:: Exercise passage

TIFFs, PDFs, or Neither: How to Select the Best Production Format

Through Rule 34(b) of the FRCP, the requesting party may select the form(s) of production based on the needs of the case. Though this flexibility better serves the client, it also begs a few important questions: What is the best form of production? Is there one right answer? Since there are multiple types of ESI, it’s hard to definitively say that one format type is superior. Arguably, any form is acceptable so long as it facilitates “orderly, efficient, and cost-effective discovery.” Requesting parties may ask for ESI to be produced in native, PDF, TIFF, or paper files. Determinations typically consider the production software’s capabilities as well as the resources accessible to the responding party. [1] The purpose of this article is to weigh the advantages and disadvantages of each type so that legal teams can make informed decisions in the future.

Production Options

  1. Native – As the often-preferred option, native files are produced in the same format in which the ESI was created. Since native files require no conversions, they save litigants time and money. True natives also contain metadata and other information that TIFF and PDF files may lack. Litigants may also be interested in native files for their clear insights into dynamic content (such as comments and animations). TIFFs and PDFs can only process dynamic content through overlapping static images. This cluttered format is often confusing and hard to decipher. Though useful, litigants must be careful with the metadata and dynamic content because they may contain sensitive or privileged information. [2] Native files may seem like the superior choice, but they aren’t always an option. Unfortunately, some ESI types cannot be reviewed unless they are converted into a different form. Additionally, reviewers utilizing this format are unable to add labels or redactions to the individual pages.
  2. TIFF – TIFFs (tagged image format files) are black and white, single-paged conversions of native files. Controllable metadata fields, document-level text, and an image load file are included in this format. Though TIFFs are more expensive to produce than native files, they offer security in the fact that they cannot be manipulated. Other abilities that differentiate TIFFs include branding, numbering, and redacting information. [3] To be searchable, TIFFs must undergo Optical Character Recognition (OCR). OCR simply creates a text version of the TIFF document for searching purposes.

::::
:: Dataset excerpts

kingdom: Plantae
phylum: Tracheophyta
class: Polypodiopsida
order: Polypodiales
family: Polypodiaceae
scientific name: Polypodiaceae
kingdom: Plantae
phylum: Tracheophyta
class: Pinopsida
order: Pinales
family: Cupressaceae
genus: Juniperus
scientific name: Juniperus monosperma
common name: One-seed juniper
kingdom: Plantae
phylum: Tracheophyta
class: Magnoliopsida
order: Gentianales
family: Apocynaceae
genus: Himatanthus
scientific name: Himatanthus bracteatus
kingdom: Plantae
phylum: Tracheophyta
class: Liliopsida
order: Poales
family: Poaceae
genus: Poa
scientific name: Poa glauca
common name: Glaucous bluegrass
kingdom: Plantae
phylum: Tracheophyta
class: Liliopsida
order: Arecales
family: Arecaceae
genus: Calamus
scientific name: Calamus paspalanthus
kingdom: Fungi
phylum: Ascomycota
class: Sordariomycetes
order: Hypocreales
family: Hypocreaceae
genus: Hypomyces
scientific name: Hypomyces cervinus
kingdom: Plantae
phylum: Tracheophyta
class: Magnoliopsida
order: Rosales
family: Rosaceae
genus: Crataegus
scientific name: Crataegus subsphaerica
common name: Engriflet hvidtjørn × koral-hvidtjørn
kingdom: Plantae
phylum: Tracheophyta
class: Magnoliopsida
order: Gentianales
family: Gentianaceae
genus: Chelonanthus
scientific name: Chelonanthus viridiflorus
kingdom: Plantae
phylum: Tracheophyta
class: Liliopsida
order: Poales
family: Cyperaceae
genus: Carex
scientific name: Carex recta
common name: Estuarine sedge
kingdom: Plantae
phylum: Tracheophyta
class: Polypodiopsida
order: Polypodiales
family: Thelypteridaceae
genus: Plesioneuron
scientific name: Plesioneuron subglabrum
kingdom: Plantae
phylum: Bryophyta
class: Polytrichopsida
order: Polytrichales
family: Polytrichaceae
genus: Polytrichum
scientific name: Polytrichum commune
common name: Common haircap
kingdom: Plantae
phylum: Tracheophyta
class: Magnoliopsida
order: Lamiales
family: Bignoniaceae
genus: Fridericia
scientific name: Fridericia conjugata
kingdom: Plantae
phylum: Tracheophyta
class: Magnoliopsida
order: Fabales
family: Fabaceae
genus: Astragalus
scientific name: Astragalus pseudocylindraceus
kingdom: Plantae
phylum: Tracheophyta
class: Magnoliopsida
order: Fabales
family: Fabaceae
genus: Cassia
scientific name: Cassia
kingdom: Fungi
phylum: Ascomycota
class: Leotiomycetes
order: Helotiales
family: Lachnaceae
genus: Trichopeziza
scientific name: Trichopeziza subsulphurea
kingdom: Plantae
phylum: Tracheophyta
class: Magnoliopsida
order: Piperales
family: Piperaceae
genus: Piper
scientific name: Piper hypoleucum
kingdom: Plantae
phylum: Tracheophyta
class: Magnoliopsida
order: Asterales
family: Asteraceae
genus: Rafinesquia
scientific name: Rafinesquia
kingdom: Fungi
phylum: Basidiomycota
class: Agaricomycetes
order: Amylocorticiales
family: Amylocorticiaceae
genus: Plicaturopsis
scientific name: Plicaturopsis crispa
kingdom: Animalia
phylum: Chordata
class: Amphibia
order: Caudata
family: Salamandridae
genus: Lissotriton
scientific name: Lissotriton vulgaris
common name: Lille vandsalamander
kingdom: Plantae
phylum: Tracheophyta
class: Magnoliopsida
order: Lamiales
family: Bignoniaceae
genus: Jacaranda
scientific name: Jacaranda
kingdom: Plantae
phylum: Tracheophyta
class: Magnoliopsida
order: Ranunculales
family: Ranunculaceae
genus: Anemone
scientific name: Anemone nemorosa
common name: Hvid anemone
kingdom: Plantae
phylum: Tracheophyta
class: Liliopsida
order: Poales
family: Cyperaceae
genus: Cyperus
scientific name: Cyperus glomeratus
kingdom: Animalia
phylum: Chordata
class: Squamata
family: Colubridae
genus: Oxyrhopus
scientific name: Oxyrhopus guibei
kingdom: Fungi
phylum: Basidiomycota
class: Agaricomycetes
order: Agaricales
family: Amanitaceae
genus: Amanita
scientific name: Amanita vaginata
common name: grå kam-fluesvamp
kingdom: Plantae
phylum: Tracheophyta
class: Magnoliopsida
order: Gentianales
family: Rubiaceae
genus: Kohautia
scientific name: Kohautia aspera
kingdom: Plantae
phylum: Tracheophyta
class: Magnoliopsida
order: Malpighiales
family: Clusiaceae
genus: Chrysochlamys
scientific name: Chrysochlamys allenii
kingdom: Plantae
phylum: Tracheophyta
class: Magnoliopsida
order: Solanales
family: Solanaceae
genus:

::::

**Task:** Could you copy the article on production formats word for word, starting at the words "2. TIFF – TIFFs" and stopping after "for searching purposes."?

**Written solution:**
2. TIFF – TIFFs (tagged image format files) are black and white, single-paged conversions of native files. Controllable metadata fields, document-level text, and an image load file are included in this format. Though TIFFs are more expensive to produce than native files, they offer security in the fact that they cannot be manipulated. Other abilities that differentiate TIFFs include branding, numbering, and redacting information. [3] To be searchable, TIFFs must undergo Optical Character Recognition (OCR). OCR simply creates a text version of the TIFF document for searching purposes.